12 Term & Termination

This DPA comes into force when both parties enter into the Terms of Service and remains in force for the duration of the subscription. It terminates automatically on expiry or termination of the subscription, subject to the survival of obligations regarding data deletion, confidentiality, and audit rights.

This DPA is governed by the same law as the Terms of Service and takes precedence over any conflicting provisions in the Terms of Service regarding data protection matters.

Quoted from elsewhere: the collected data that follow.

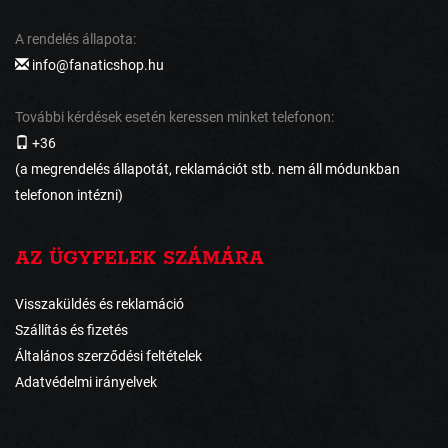
A rendelés állapota:
info@fanaticshop.hu
További kérdések esetén keressen minket telefonon:
+36
(a megrendelés állapotát, reklamációt stb. nem áll módunkban
telefonon intézni)
AZ ÜGYFELEK SZÁMÁRA
Visszaküldés és reklamáció
Szállítás és fizetés
Általános szerződési feltételek
Adatvédelmi irányelvek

Schedule A Processing Details

Schedule B Approved Sub-Processors

Schedule C Technical & Organisational Security Measures

AI-Copliance implements and maintains the following measures in accordance with Article 32 GDPR:

Pseudonymisation & Encryption

• All data transmitted via TLS 1.2 or higher (HTTPS enforced)
• All data at rest encrypted using AES-256 (via Supabase)
• Passwords hashed using bcrypt (Supabase Auth)

Confidentiality

• Row Level Security (RLS) enforced at the database layer — no cross-customer data access
• All personnel with data access bound by confidentiality obligations
• Minimum necessary access principle applied to system administration

Integrity & Availability

• Supabase automated daily backups with point-in-time recovery
• Vercel infrastructure provides 99.9%+ uptime via redundant global deployment
• Database schema changes managed through version-controlled migrations

Resilience

• Application deployed on Vercel's edge network for high availability
• Supabase managed database with automated failover

Testing & Evaluation

• Regular review of dependencies for known vulnerabilities
• Periodic review of access controls and user permissions
• [To be updated as formal penetration testing program is established]

Organisational Measures

• Data breach response procedure in place with 72-hour notification target
• Privacy by design principles applied in feature development
• Subprocessor data processing agreements in place

Acceptance

This DPA is incorporated by reference into the AI-Copliance Terms of Service. By subscribing to and using the Service, the Customer agrees to be bound by this DPA without the need for a separate signature. The DPA takes effect on the date the Customer first accepts the Terms of Service.

This DPA is published at aicopliance.com/dpa and may be updated in accordance with the update provisions in Section 12. The version in effect at the time of the Customer's subscription renewal governs that renewal period.